Structured diff data:
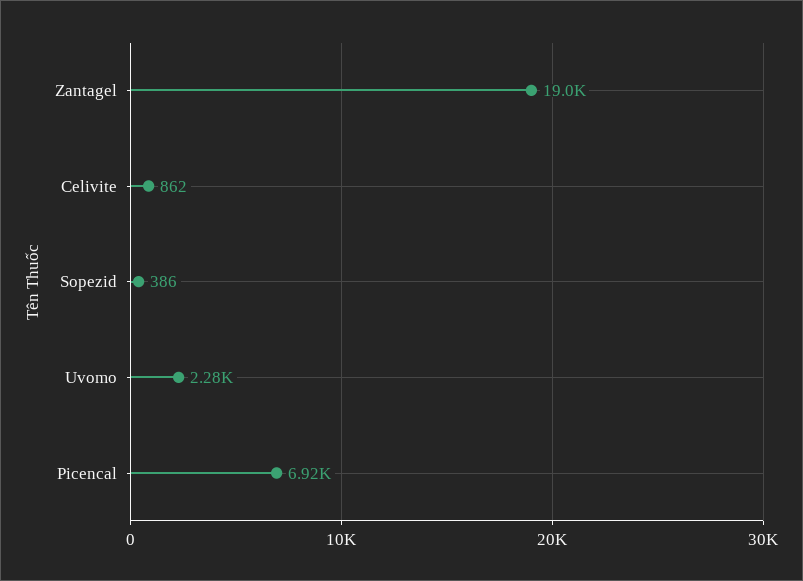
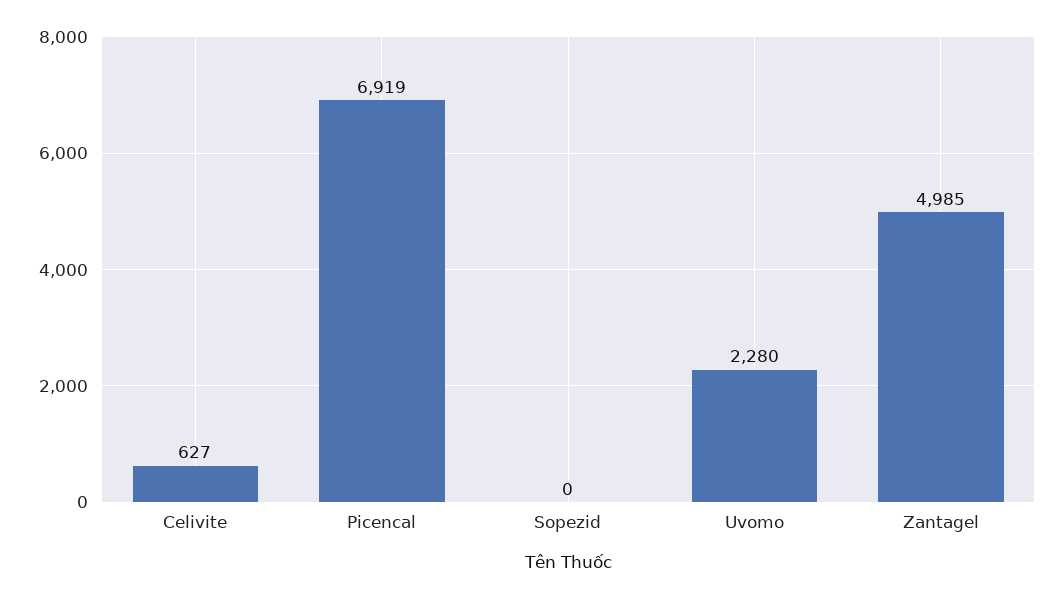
  {
-   "Zantagel": 19000,
+   "Zantagel": 4985,
-   "Celivite": 862,
+   "Celivite": 627,
-   "Sopezid": 386,
+   "Sopezid": 0,
    "Uvomo": 2280,
    "Picencal": 6919
  }

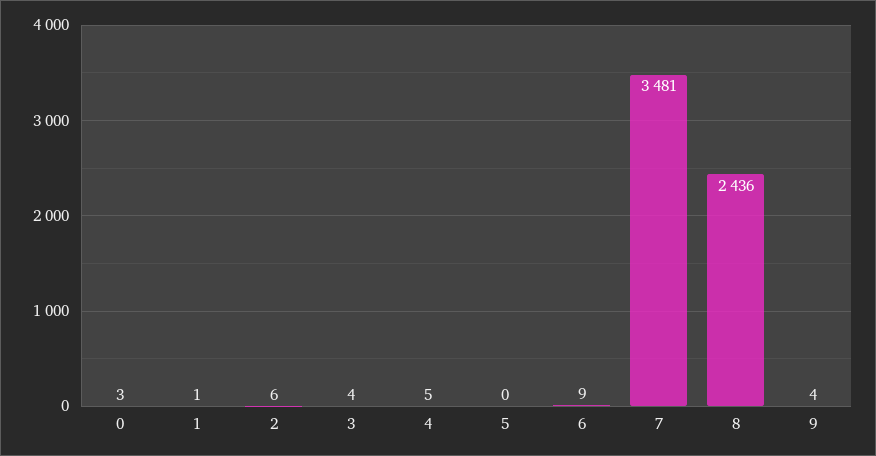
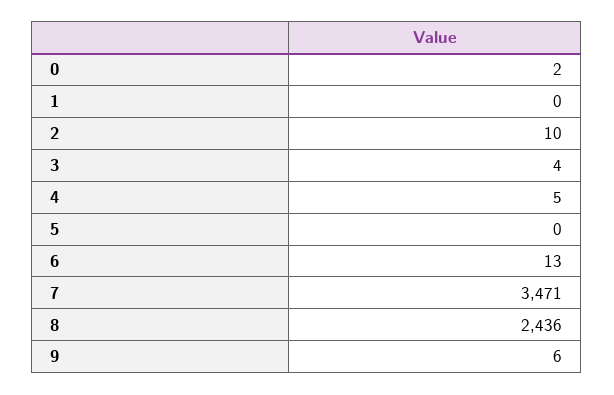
  {
-   "0": 3,
+   "0": 2,
-   "1": 1,
+   "1": 0,
-   "2": 6,
+   "2": 10,
    "3": 4,
    "4": 5,
    "5": 0,
-   "6": 9,
+   "6": 13,
-   "7": 3481,
+   "7": 3471,
    "8": 2436,
-   "9": 4
+   "9": 6
  }

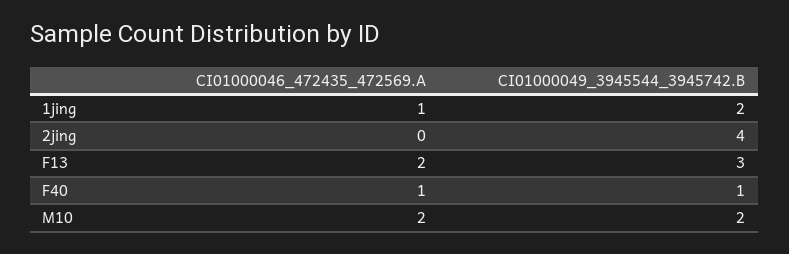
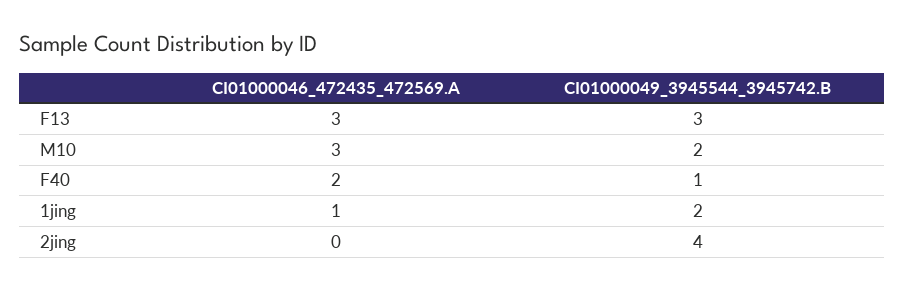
  {
    "CI01000046_472435_472569.A": {
      "1jing": 1,
      "2jing": 0,
-     "F13": 2,
+     "F13": 3,
-     "F40": 1,
+     "F40": 2,
-     "M10": 2
+     "M10": 3
    },
    "CI01000049_3945544_3945742.B": {
      "1jing": 2,
      "2jing": 4,
      "F13": 3,
      "F40": 1,
      "M10": 2
    }
  }

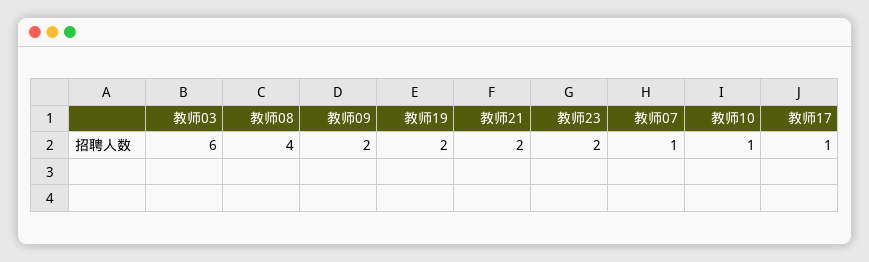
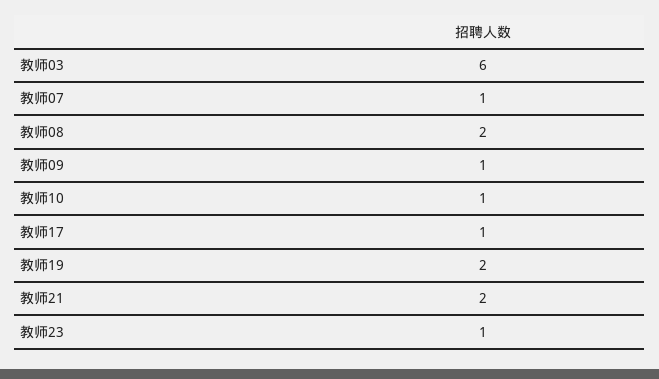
  {
    "教师03": 6,
-   "教师08": 4,
+   "教师08": 2,
-   "教师09": 2,
+   "教师09": 1,
    "教师19": 2,
    "教师21": 2,
-   "教师23": 2,
+   "教师23": 1,
    "教师07": 1,
    "教师10": 1,
    "教师17": 1
  }

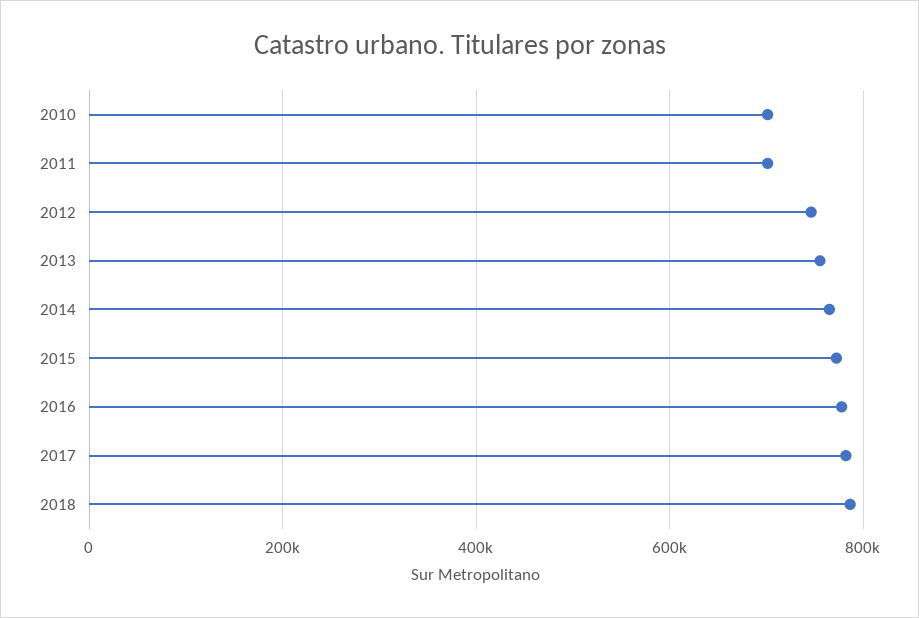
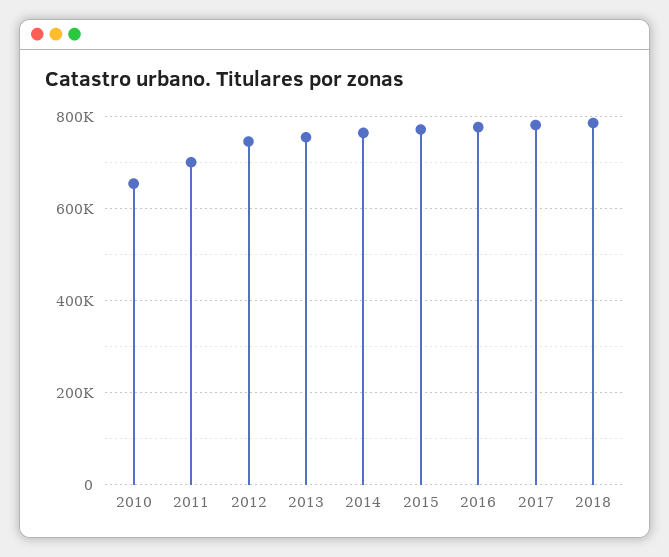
  {
-   "2010": 700000,
+   "2010": 660000,
    "2011": 700000,
    "2012": 740000,
    "2013": 760000,
    "2014": 760000,
    "2015": 780000,
    "2016": 780000,
    "2017": 780000,
    "2018": 780000
  }

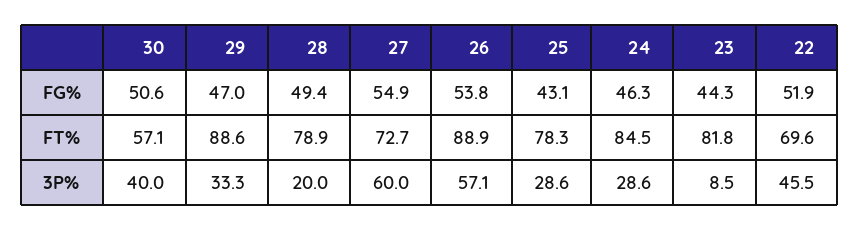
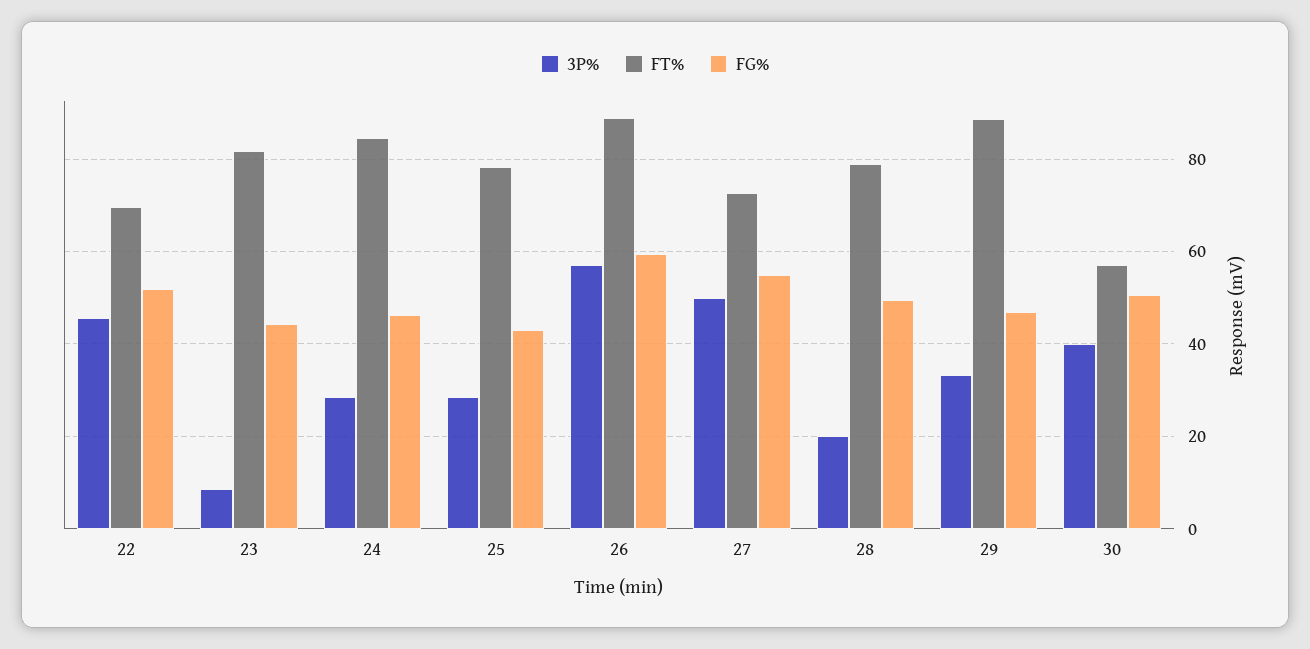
  {
    "FG%": {
      "30": 50.6,
      "29": 47,
      "28": 49.4,
      "27": 54.9,
-     "26": 53.8,
+     "26": 60,
      "25": 43.1,
      "24": 46.3,
      "23": 44.3,
      "22": 51.9
    },
    "FT%": {
      "30": 57.1,
      "29": 88.6,
      "28": 78.9,
      "27": 72.7,
      "26": 88.9,
      "25": 78.3,
      "24": 84.5,
      "23": 81.8,
      "22": 69.6
    },
    "3P%": {
      "30": 40,
      "29": 33.3,
      "28": 20,
-     "27": 60,
+     "27": 50,
      "26": 57.1,
      "25": 28.6,
      "24": 28.6,
      "23": 8.5,
      "22": 45.5
    }
  }

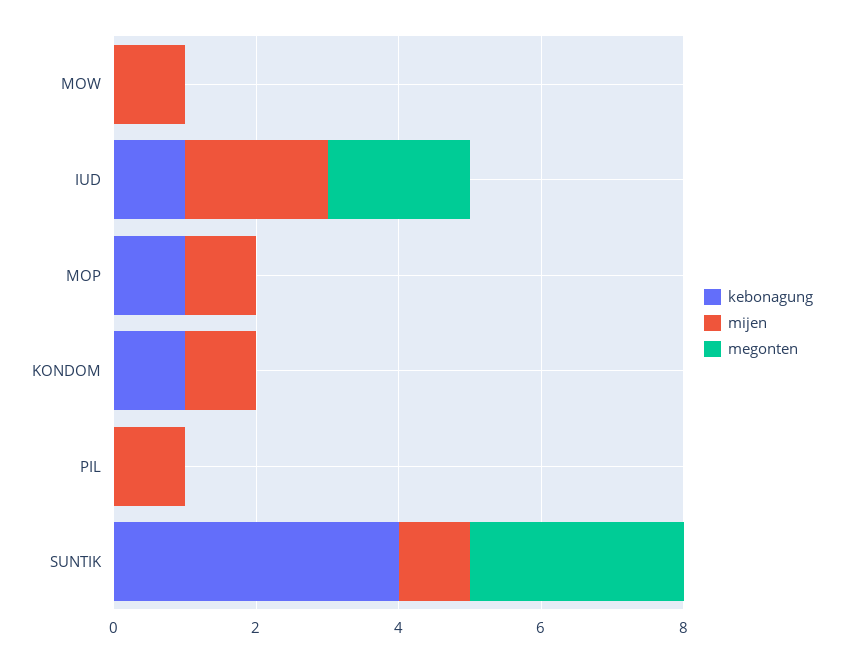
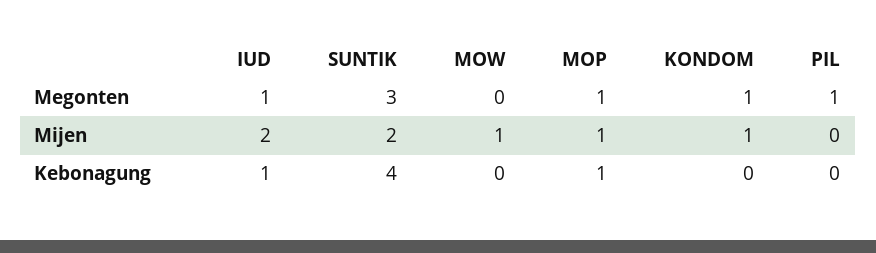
  {
    "kebonagung": {
      "MOW": 0,
      "IUD": 1,
      "MOP": 1,
-     "KONDOM": 1,
+     "KONDOM": 0,
      "PIL": 0,
      "SUNTIK": 4
    },
    "mijen": {
      "MOW": 1,
      "IUD": 2,
      "MOP": 1,
      "KONDOM": 1,
-     "PIL": 1,
+     "PIL": 0,
-     "SUNTIK": 1
+     "SUNTIK": 2
    },
    "megonten": {
      "MOW": 0,
-     "IUD": 2,
+     "IUD": 1,
-     "MOP": 0,
+     "MOP": 1,
-     "KONDOM": 0,
+     "KONDOM": 1,
-     "PIL": 0,
+     "PIL": 1,
      "SUNTIK": 3
    }
  }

Activity:
Word for word, return the records shown above without their pictures.

Exercise solution:
  {
-   "Zantagel": 19000,
+   "Zantagel": 4985,
-   "Celivite": 862,
+   "Celivite": 627,
-   "Sopezid": 386,
+   "Sopezid": 0,
    "Uvomo": 2280,
    "Picencal": 6919
  }

  {
-   "0": 3,
+   "0": 2,
-   "1": 1,
+   "1": 0,
-   "2": 6,
+   "2": 10,
    "3": 4,
    "4": 5,
    "5": 0,
-   "6": 9,
+   "6": 13,
-   "7": 3481,
+   "7": 3471,
    "8": 2436,
-   "9": 4
+   "9": 6
  }

  {
    "CI01000046_472435_472569.A": {
      "1jing": 1,
      "2jing": 0,
-     "F13": 2,
+     "F13": 3,
-     "F40": 1,
+     "F40": 2,
-     "M10": 2
+     "M10": 3
    },
    "CI01000049_3945544_3945742.B": {
      "1jing": 2,
      "2jing": 4,
      "F13": 3,
      "F40": 1,
      "M10": 2
    }
  }

  {
    "教师03": 6,
-   "教师08": 4,
+   "教师08": 2,
-   "教师09": 2,
+   "教师09": 1,
    "教师19": 2,
    "教师21": 2,
-   "教师23": 2,
+   "教师23": 1,
    "教师07": 1,
    "教师10": 1,
    "教师17": 1
  }

  {
-   "2010": 700000,
+   "2010": 660000,
    "2011": 700000,
    "2012": 740000,
    "2013": 760000,
    "2014": 760000,
    "2015": 780000,
    "2016": 780000,
    "2017": 780000,
    "2018": 780000
  }

  {
    "FG%": {
      "30": 50.6,
      "29": 47,
      "28": 49.4,
      "27": 54.9,
-     "26": 53.8,
+     "26": 60,
      "25": 43.1,
      "24": 46.3,
      "23": 44.3,
      "22": 51.9
    },
    "FT%": {
      "30": 57.1,
      "29": 88.6,
      "28": 78.9,
      "27": 72.7,
      "26": 88.9,
      "25": 78.3,
      "24": 84.5,
      "23": 81.8,
      "22": 69.6
    },
    "3P%": {
      "30": 40,
      "29": 33.3,
      "28": 20,
-     "27": 60,
+     "27": 50,
      "26": 57.1,
      "25": 28.6,
      "24": 28.6,
      "23": 8.5,
      "22": 45.5
    }
  }

  {
    "kebonagung": {
      "MOW": 0,
      "IUD": 1,
      "MOP": 1,
-     "KONDOM": 1,
+     "KONDOM": 0,
      "PIL": 0,
      "SUNTIK": 4
    },
    "mijen": {
      "MOW": 1,
      "IUD": 2,
      "MOP": 1,
      "KONDOM": 1,
-     "PIL": 1,
+     "PIL": 0,
-     "SUNTIK": 1
+     "SUNTIK": 2
    },
    "megonten": {
      "MOW": 0,
-     "IUD": 2,
+     "IUD": 1,
-     "MOP": 0,
+     "MOP": 1,
-     "KONDOM": 0,
+     "KONDOM": 1,
-     "PIL": 0,
+     "PIL": 1,
      "SUNTIK": 3
    }
  }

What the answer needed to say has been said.